Article Text
Abstract
Background Bile acids (BAs) can be metabolized by gut microbiota. As dysbiosis has been reported in inflammatory bowel diseases (IBD), we aim to investigate the correlation between IBD-associated dysbiosis and BAs metabolism and its influence on clinical response after the introduction of fecal microbiota transplantation (FMT).
Methods Patients with active IBD (37 UC and 69 CD) undergoing FMT and 24 matched individuals without IBD were enrolled. We explored changes in the serum metabolic and fecal microbial signatures of groups and the association between baseline serum metabolomic profiles, microbiota, and patient outcomes. Non-targeted LC-MS and 16s rRNA sequencing were used for blood and stool samples. In the mice model, Primary BAs (cholic acid and chenodeoxycholic acid) were given to DSS-induced acute enteritis mice and antibiotic-disturbed mice. DAI score, colon length, spleen index and pathological score were evaluated.
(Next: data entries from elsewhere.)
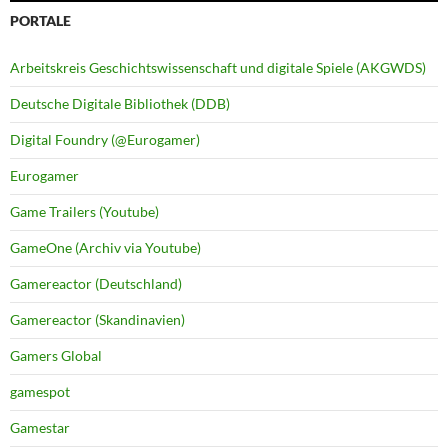
PORTALE
Arbeitskreis Geschichtswissenschaft und digitale Spiele (AKGWDS)
Deutsche Digitale Bibliothek (DDB)
Digital Foundry (@Eurogamer)
Eurogamer
Game Trailers (Youtube)
GameOne (Archiv via Youtube)
Gamereactor (Deutschland)
Gamereactor (Skandinavien)
Gamers Global
gamespot
Gamestar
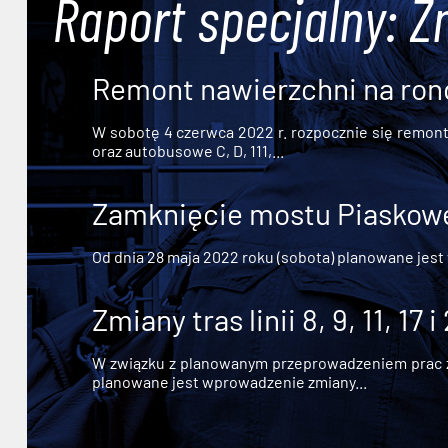
Raport specjalny: Z
Remont nawierzchni na ron
W sobotę 4 czerwca 2022 r. rozpocznie się remont n
oraz autobusowe C, D, 111,...
Zamknięcie mostu Piaskowe
Od dnia 28 maja 2022 roku (sobota) planowane jest
Zmiany tras linii 8, 9, 11, 17 i
W związku z planowanym przeprowadzeniem prac zw
planowane jest wprowadzenie zmiany...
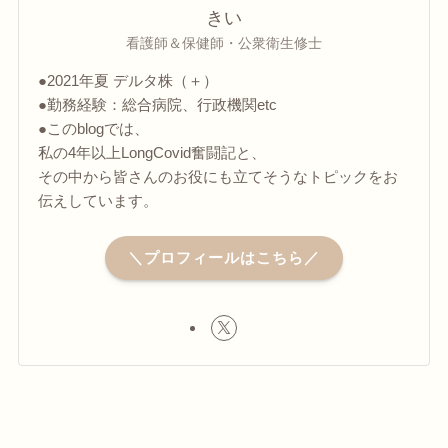
きい
看護師＆保健師・公衆衛生修士
●2021年夏 デルタ株（＋）
●勤務経験：総合病院、行政機関etc
●このblogでは、
私の4年以上LongCovid奮闘記と、
その中から皆さんのお役にも立てそうなトピックをお
伝えしています。
＼プロフィールはこちら／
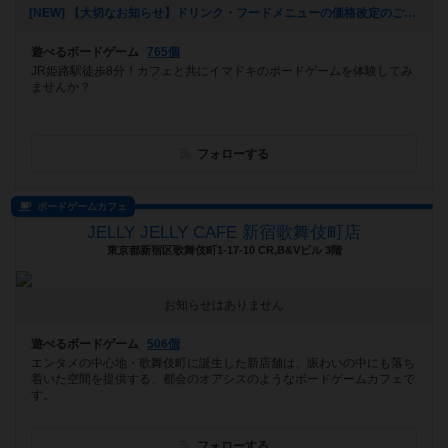
[NEW] 【大切なお知らせ】ドリンク・フードメニューの価格改定のご案内（2025年08月05日 16時49分）
遊べるボードゲーム
765個
JR姫路駅徒歩8分！カフェと共にイマドキのボードゲームを体験してみ
ませんか？
フォローする
ボードゲームカフェ
JELLY JELLY CAFE 新宿歌舞伎町店
東京都新宿区歌舞伎町1-17-10 CR,B&Vビル 3階
お知らせはありません
遊べるボードゲーム
506個
エンタメの中心地・歌舞伎町に誕生した新店舗は、賑わいの中にも落ち
着いた空間を提供する、都会のオアシスのようなボードゲームカフェで
す。
フォローする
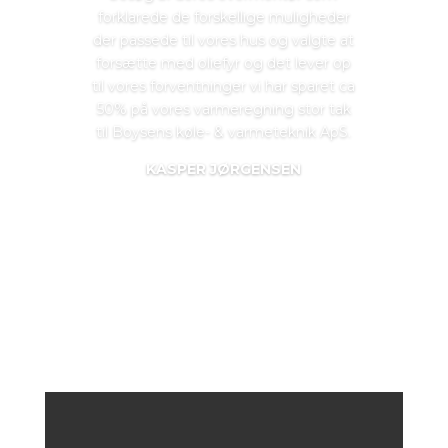
forklarede de forskellige muligheder
der passede til vores hus og valgte at
forsætte med oliefyr og det lever op
til vores forventninger vi har sparet ca
50% på vores varmeregning stor tak
til Boysens køle- & varmeteknik ApS.​
KASPER JØRGENSEN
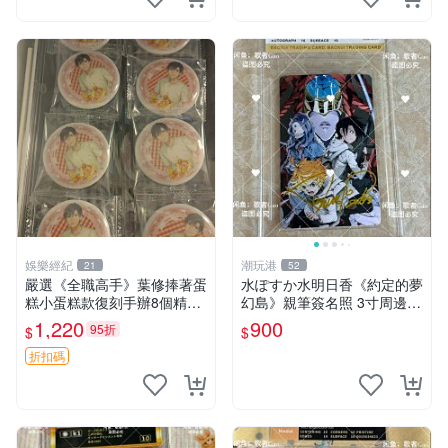
娛樂經紀
潮玩港
21
52
嚴選《全職高手》葉修捧著蛋
水ぽすか水明日香《約定的夢
糕小蛋糕款復刻手辦8個精品
幻島》親筆簽名照 3寸周邊照
收藏 心耀共鳴 葉修 古早蛋糕
片 簽名真跡 約束のネバーラ
1,220
900
95折
$
$
ンド 周邊 照片收藏 水明日香
網路握手會簽名周邊 照片
折扣碼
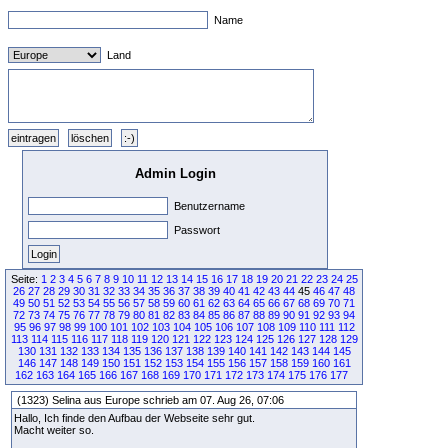
Name
Land
Admin Login
Benutzername
Passwort
Seite:
1
2
3
4
5
6
7
8
9
10
11
12
13
14
15
16
17
18
19
20
21
22
23
24
25
26
27
28
29
30
31
32
33
34
35
36
37
38
39
40
41
42
43
44
45
46
47
48
49
50
51
52
53
54
55
56
57
58
59
60
61
62
63
64
65
66
67
68
69
70
71
72
73
74
75
76
77
78
79
80
81
82
83
84
85
86
87
88
89
90
91
92
93
94
95
96
97
98
99
100
101
102
103
104
105
106
107
108
109
110
111
112
113
114
115
116
117
118
119
120
121
122
123
124
125
126
127
128
129
130
131
132
133
134
135
136
137
138
139
140
141
142
143
144
145
146
147
148
149
150
151
152
153
154
155
156
157
158
159
160
161
162
163
164
165
166
167
168
169
170
171
172
173
174
175
176
177
(1323) Selina aus Europe schrieb am 07. Aug 26, 07:06
Hallo, Ich finde den Aufbau der Webseite sehr gut.
Macht weiter so.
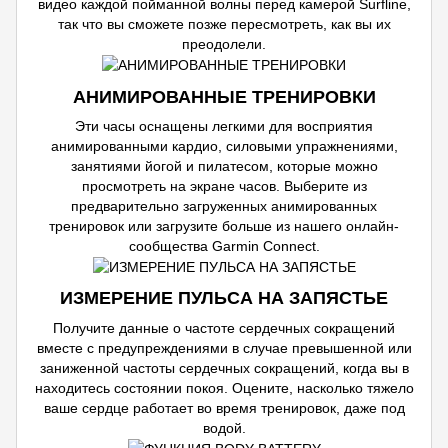
видео каждой пойманной волны перед камерой Surfline,
так что вы сможете позже пересмотреть, как вы их
преодолели.
АНИМИРОВАННЫЕ ТРЕНИРОВКИ
Эти часы оснащены легкими для восприятия
анимированными кардио, силовыми упражнениями,
занятиями йогой и пилатесом, которые можно
просмотреть на экране часов. Выберите из
предварительно загруженных анимированных
тренировок или загрузите больше из нашего онлайн-
сообщества Garmin Connect.
ИЗМЕРЕНИЕ ПУЛЬСА НА ЗАПЯСТЬЕ
Получите данные о частоте сердечных сокращений
вместе с предупреждениями в случае превышенной или
заниженной частоты сердечных сокращений, когда вы в
находитесь состоянии покоя. Оцените, насколько тяжело
ваше сердце работает во время тренировок, даже под
водой.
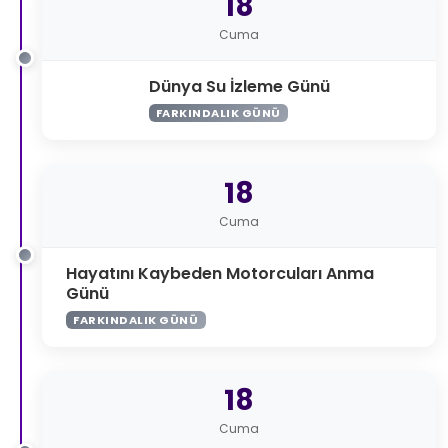
18
Cuma
Dünya Su İzleme Günü
FARKINDALIK GÜNÜ
18
Cuma
Hayatını Kaybeden Motorcuları Anma
Günü
FARKINDALIK GÜNÜ
18
Cuma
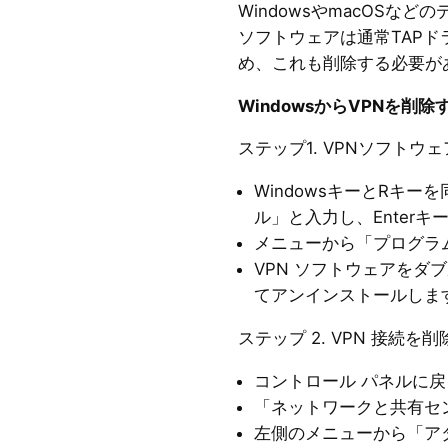
WindowsやmacOSな
ソフトウェアは通常TAP
め、これも削除する必要が
WindowsからVPNを削除
ステップ1. VPNソフト
WindowsキーとRキ
ル」と入力し、Enterキ
メニューから「プログラ
VPN ソフトウェアをダ
てアンインストールしま
ステップ 2. VPN 接続を
コントロール パネルに
「ネットワークと共有セ
左側のメニューから「ア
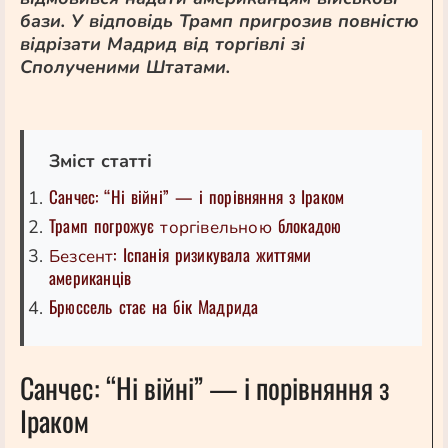
бази. У відповідь Трамп пригрозив повністю
відрізати Мадрид від торгівлі зі
Сполученими Штатами.
Зміст статті
Санчес: “Ні війні” — і порівняння з Іраком
Трамп погрожує
блокадою
торгівельною
: Іспанія ризикувала життями
Безсент
американців
Брюссель стає на бік Мадрида
Санчес: “Ні війні” — і порівняння з
Іраком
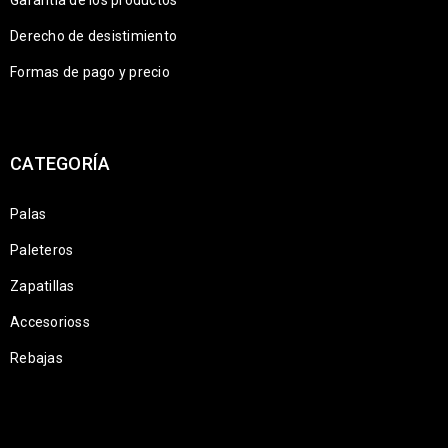
Garantía de los productos
Derecho de desistimiento
Formas de pago y precio
CATEGORÍA
Palas
Paleteros
Zapatillas
Accesorioss
Rebajas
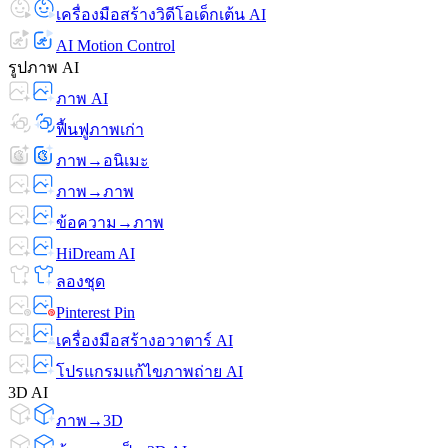
เครื่องมือสร้างวิดีโอเด็กเต้น AI
AI Motion Control
รูปภาพ AI
ภาพ AI
ฟื้นฟูภาพเก่า
ภาพ→อนิเมะ
ภาพ→ภาพ
ข้อความ→ภาพ
HiDream AI
ลองชุด
Pinterest Pin
เครื่องมือสร้างอวาตาร์ AI
โปรแกรมแก้ไขภาพถ่าย AI
3D AI
ภาพ→3D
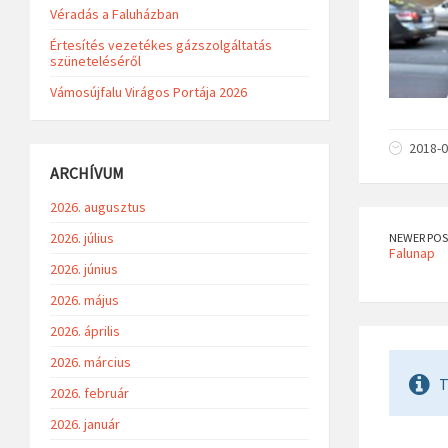
Véradás a Faluházban
Értesítés vezetékes gázszolgáltatás
szüneteléséről
Vámosújfalu Virágos Portája 2026
2018-0
ARCHÍVUM
2026. augusztus
2026. július
NEWER POS
Falunap
2026. június
2026. május
2026. április
2026. március
T
2026. február
2026. január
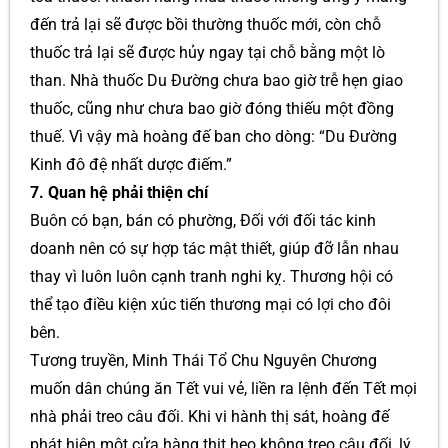
đến trả lại sẽ được bồi thường thuốc mới, còn chỗ
thuốc trả lại sẽ được hủy ngay tại chỗ bằng một lò
than. Nhà thuốc Du Đường chưa bao giờ trễ hẹn giao
thuốc, cũng như chưa bao giờ đóng thiếu một đồng
thuế. Vì vậy mà hoàng đế ban cho dòng: “Du Đường
Kinh đô đệ nhất dược điếm.”
7. Quan hệ phải thiện chí
Buôn có bạn, bán có phường, Đối với đối tác kinh
doanh nên có sự hợp tác mật thiết, giúp đỡ lẫn nhau
thay vì luôn luôn cạnh tranh nghi kỵ. Thương hội có
thể tạo điều kiện xúc tiến thương mại có lợi cho đôi
bên.
Tương truyền, Minh Thái Tổ Chu Nguyên Chương
muốn dân chúng ăn Tết vui vẻ, liền ra lệnh đến Tết mọi
nhà phải treo câu đối. Khi vi hành thị sát, hoàng đế
phát hiện một cửa hàng thịt heo không treo câu đối, lý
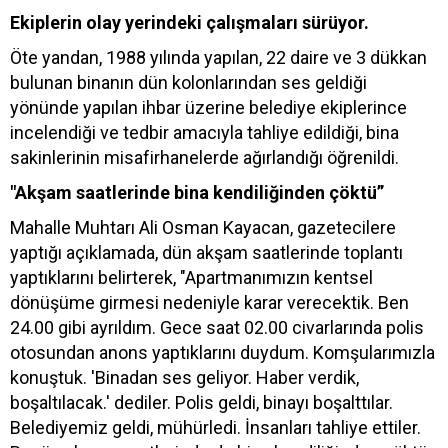
Ekiplerin olay yerindeki çalışmaları sürüyor.
Öte yandan, 1988 yılında yapılan, 22 daire ve 3 dükkan
bulunan binanın dün kolonlarından ses geldiği
yönünde yapılan ihbar üzerine belediye ekiplerince
incelendiği ve tedbir amacıyla tahliye edildiği, bina
sakinlerinin misafirhanelerde ağırlandığı öğrenildi.
"Akşam saatlerinde bina kendiliğinden çöktü”
Mahalle Muhtarı Ali Osman Kayacan, gazetecilere
yaptığı açıklamada, dün akşam saatlerinde toplantı
yaptıklarını belirterek, "Apartmanımızın kentsel
dönüşüme girmesi nedeniyle karar verecektik. Ben
24.00 gibi ayrıldım. Gece saat 02.00 civarlarında polis
otosundan anons yaptıklarını duydum. Komşularımızla
konuştuk. 'Binadan ses geliyor. Haber verdik,
boşaltılacak.' dediler. Polis geldi, binayı boşalttılar.
Belediyemiz geldi, mühürledi. İnsanları tahliye ettiler.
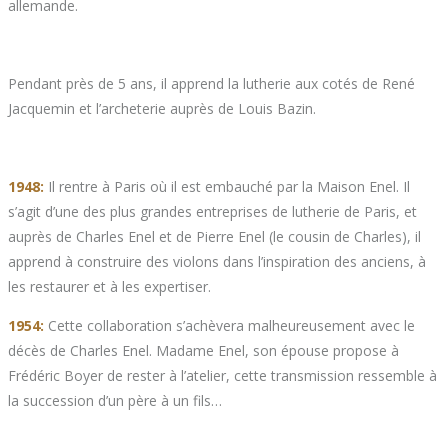
allemande.
Pendant près de 5 ans, il apprend la lutherie aux cotés de René
Jacquemin et l’archeterie auprès de Louis Bazin.
1948:
Il rentre à Paris où il est embauché par la Maison Enel. Il
s’agit d’une des plus grandes entreprises de lutherie de Paris, et
auprès de Charles Enel et de Pierre Enel (le cousin de Charles), il
apprend à construire des violons dans l’inspiration des anciens, à
les restaurer et à les expertiser.
1954:
Cette collaboration s’achèvera malheureusement avec le
décès de Charles Enel. Madame Enel, son épouse propose à
Frédéric Boyer de rester à l’atelier, cette transmission ressemble à
la succession d’un père à un fils…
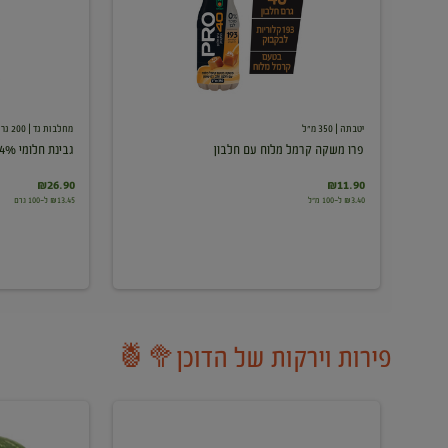
עם
חלבון
יטבתה
| 350 מ"ל
מחלבות גד
| 200 גרם
פרו משקה קרמל מלוח עם חלבון
גבינת חלומי 24%
₪26.90
₪11.90
₪3.40 ל-100 מ"ל
₪13.45 ל-100 גרם
פירות וירקות של הדוכן🥦🍍
ענבים
אבטיח
לבנים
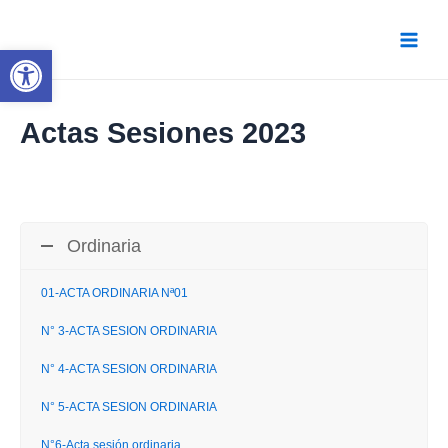
Ir
al
contenido
Abrir barra de herramientas
Main
Menu
Actas Sesiones 2023
Ordinaria
01-ACTA ORDINARIA Nª01
N° 3-ACTA SESION ORDINARIA
N° 4-ACTA SESION ORDINARIA
N° 5-ACTA SESION ORDINARIA
N°6-Acta sesión ordinaria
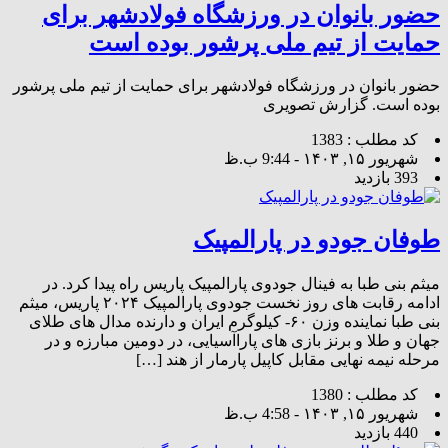
حضور بانوان در ورزشگاه فولادشهر برای
حمایت از تیم ملی پرشور بوده است
حضور بانوان در ورزشگاه فولادشهر برای حمایت از تیم ملی پرشور
بوده است. گزارش تصویری
کد مطلب : 1383
شهریور ۱۵, ۱۴۰۳ - 9:44 ب.ظ
393 بازدید
طوفان جودو در پارالمپیک
میثم بنی طبا به فینال جودوی پارالمپیک پاریس راه پیدا کرد. در
ادامه رقابت های روز نخست جودوی پارالمپیک ۲۰۲۴ پاریس‌، میثم
بنی طبا نماینده وزن ۶۰- کیلوگرم ایران و دارنده مدال های طلای
جهان و طلا و برنز بازی های پاراآسیایی، در دومین مبارزه و در
مرحله نیمه نهایی مقابل کاپیل پارمار از هند […]
کد مطلب : 1380
شهریور ۱۵, ۱۴۰۳ - 4:58 ب.ظ
440 بازدید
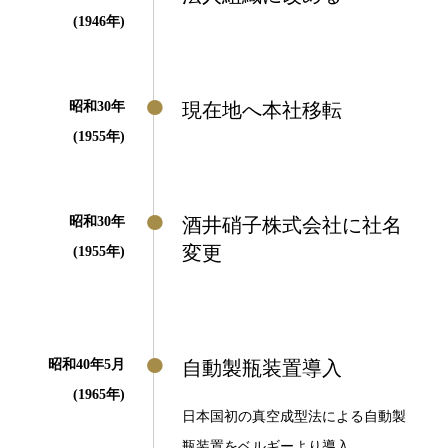
(1946年)
昭和30年
現在地へ本社移転
(1955年)
昭和30年
酒井硝子株式会社に社名
変更
(1955年)
昭和40年5月
自動製瓶装置導入
(1965年)
日本国初の真空成型法による自動製
瓶装置をベルギーより導入。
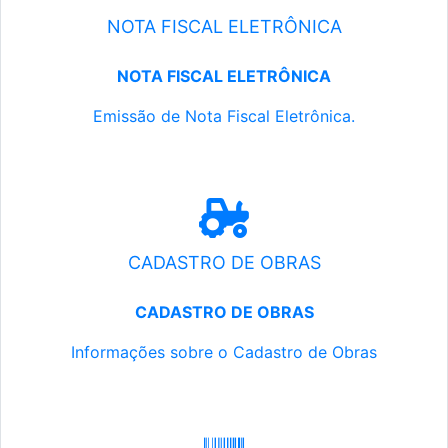
NOTA FISCAL ELETRÔNICA
NOTA FISCAL ELETRÔNICA
Emissão de Nota Fiscal Eletrônica.
CADASTRO DE OBRAS
CADASTRO DE OBRAS
Informações sobre o Cadastro de Obras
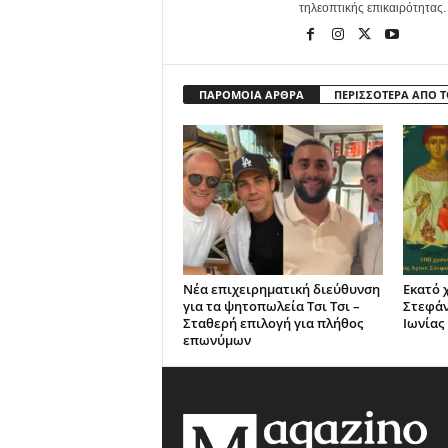
τηλεοπτικής επικαιρότητας.
ΠΑΡΟΜΟΙΑ ΑΡΘΡΑ
ΠΕΡΙΣΣΟΤΕΡΑ ΑΠΟ 
Νέα επιχειρηματική διεύθυνση
Εκατό 
για τα ψητοπωλεία Τσι Τσι –
Στεφά
Σταθερή επιλογή για πλήθος
Ιωνίας
επωνύμων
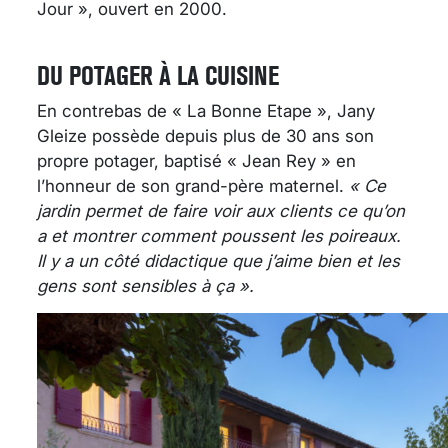
Jour », ouvert en 2000.
DU POTAGER À LA CUISINE
En contrebas de « La Bonne Etape », Jany
Gleize possède depuis plus de 30 ans son
propre potager, baptisé « Jean Rey » en
l’honneur de son grand-père maternel.
« Ce
jardin permet de faire voir aux clients ce qu’on
a et montrer comment poussent les poireaux.
Il y a un côté didactique que j’aime bien et les
gens sont sensibles à ça ».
Results Patients with IBD and BAM (bile acid malabsorption) had significant differences in network connections between fecal microbiomes and metabolomes compared with controls (IDDF2024-ABS-0041 Figure 1, IDDF2024-ABS-0041 Figure 2); these were accompanied by differences in clinical efficacy before and after FMT. The BAM group (especially CD patients with a history of ileal resection, ileal type/ileocolonic type, who had the highest prevalence of BAM) had a higher proportion of improvement in abdominal pain and diarrhea after FMT compared to non-BAM, along with a significant decrease of serum 7α-hydroxy-4-cholesten-3-one (C4). (IDDF2024-ABS-0041 Figure 3). A random forest classifier was constructed with 18 or top 4 differential OTUs to predict the occurrence of BAM in IBD patients, showing an area under the curve of 0.92 and 0.83, respectively, with the F1-score and accuracy remaining unchanged. (IDDF2024-ABS-0041 Figure 4, IDDF2024-ABS-0041 Figure 5). Altered BAs transformation affected by IBD-associated dysbiosis (IDDF2024-ABS-0041 Figure 6) could participate in the chronic inflammation loop, lipid and glucose metabolism of IBD and eroded anti-inflammatory effects. Administration of high doses of exogenous primary BAs can exacerbate colitis in mice, whether in the DSS-induced acute colitis model or the antibiotic-mediated dysbiosis model.
Conclusions Multi-omics analysis and random forest prediction would assist physicians in using FMT in IBD patients with BAM.